How to complete this task
Retype the records below so that each one matches exactly.

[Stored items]
────────────────

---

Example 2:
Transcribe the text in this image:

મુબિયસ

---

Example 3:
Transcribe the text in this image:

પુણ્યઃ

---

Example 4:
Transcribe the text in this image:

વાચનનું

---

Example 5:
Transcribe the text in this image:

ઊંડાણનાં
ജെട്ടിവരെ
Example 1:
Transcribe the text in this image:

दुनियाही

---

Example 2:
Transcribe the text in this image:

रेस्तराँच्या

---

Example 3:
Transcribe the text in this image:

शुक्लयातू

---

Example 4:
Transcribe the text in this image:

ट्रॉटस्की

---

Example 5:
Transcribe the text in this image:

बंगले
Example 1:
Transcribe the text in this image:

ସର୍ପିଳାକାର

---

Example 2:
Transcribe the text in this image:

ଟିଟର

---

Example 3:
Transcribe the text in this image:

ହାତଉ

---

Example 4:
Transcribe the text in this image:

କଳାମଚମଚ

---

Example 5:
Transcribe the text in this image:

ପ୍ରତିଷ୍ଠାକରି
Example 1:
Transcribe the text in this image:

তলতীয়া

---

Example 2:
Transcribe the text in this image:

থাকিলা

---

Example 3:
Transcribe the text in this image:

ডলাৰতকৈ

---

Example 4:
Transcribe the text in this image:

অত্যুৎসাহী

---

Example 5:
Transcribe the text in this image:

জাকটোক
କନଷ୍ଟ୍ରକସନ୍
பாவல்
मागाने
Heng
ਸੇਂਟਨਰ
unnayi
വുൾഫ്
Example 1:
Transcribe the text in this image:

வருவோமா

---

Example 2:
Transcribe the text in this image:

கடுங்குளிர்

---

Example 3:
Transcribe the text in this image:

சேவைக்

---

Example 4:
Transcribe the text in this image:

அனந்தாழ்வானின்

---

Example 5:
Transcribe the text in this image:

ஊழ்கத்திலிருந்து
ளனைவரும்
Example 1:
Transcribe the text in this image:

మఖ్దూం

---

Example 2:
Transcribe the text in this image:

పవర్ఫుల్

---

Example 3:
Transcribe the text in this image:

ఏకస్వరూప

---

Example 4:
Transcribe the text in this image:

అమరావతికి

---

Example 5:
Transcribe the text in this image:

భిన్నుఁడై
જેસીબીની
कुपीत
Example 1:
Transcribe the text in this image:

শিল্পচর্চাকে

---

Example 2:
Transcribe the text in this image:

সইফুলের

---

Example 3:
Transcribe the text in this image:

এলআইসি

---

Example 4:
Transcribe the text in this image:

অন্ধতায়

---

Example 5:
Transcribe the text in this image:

────────────────

Output for this exercise
---

Example 2:
Transcribe the text in this image:

મુબિયસ

---

Example 3:
Transcribe the text in this image:

પુણ્યઃ

---

Example 4:
Transcribe the text in this image:

વાચનનું

---

Example 5:
Transcribe the text in this image:

ઊંડાણનાં
ജെട്ടിവരെ
Example 1:
Transcribe the text in this image:

दुनियाही

---

Example 2:
Transcribe the text in this image:

रेस्तराँच्या

---

Example 3:
Transcribe the text in this image:

शुक्लयातू

---

Example 4:
Transcribe the text in this image:

ट्रॉटस्की

---

Example 5:
Transcribe the text in this image:

बंगले
Example 1:
Transcribe the text in this image:

ସର୍ପିଳାକାର

---

Example 2:
Transcribe the text in this image:

ଟିଟର

---

Example 3:
Transcribe the text in this image:

ହାତଉ

---

Example 4:
Transcribe the text in this image:

କଳାମଚମଚ

---

Example 5:
Transcribe the text in this image:

ପ୍ରତିଷ୍ଠାକରି
Example 1:
Transcribe the text in this image:

তলতীয়া

---

Example 2:
Transcribe the text in this image:

থাকিলা

---

Example 3:
Transcribe the text in this image:

ডলাৰতকৈ

---

Example 4:
Transcribe the text in this image:

অত্যুৎসাহী

---

Example 5:
Transcribe the text in this image:

জাকটোক
କନଷ୍ଟ୍ରକସନ୍
பாவல்
मागाने
Heng
ਸੇਂਟਨਰ
unnayi
വുൾഫ്
Example 1:
Transcribe the text in this image:

வருவோமா

---

Example 2:
Transcribe the text in this image:

கடுங்குளிர்

---

Example 3:
Transcribe the text in this image:

சேவைக்

---

Example 4:
Transcribe the text in this image:

அனந்தாழ்வானின்

---

Example 5:
Transcribe the text in this image:

ஊழ்கத்திலிருந்து
ளனைவரும்
Example 1:
Transcribe the text in this image:

మఖ్దూం

---

Example 2:
Transcribe the text in this image:

పవర్ఫుల్

---

Example 3:
Transcribe the text in this image:

ఏకస్వరూప

---

Example 4:
Transcribe the text in this image:

అమరావతికి

---

Example 5:
Transcribe the text in this image:

భిన్నుఁడై
જેસીબીની
कुपीत
Example 1:
Transcribe the text in this image:

শিল্পচর্চাকে

---

Example 2:
Transcribe the text in this image:

সইফুলের

---

Example 3:
Transcribe the text in this image:

এলআইসি

---

Example 4:
Transcribe the text in this image:

অন্ধতায়

---

Example 5:
Transcribe the text in this image:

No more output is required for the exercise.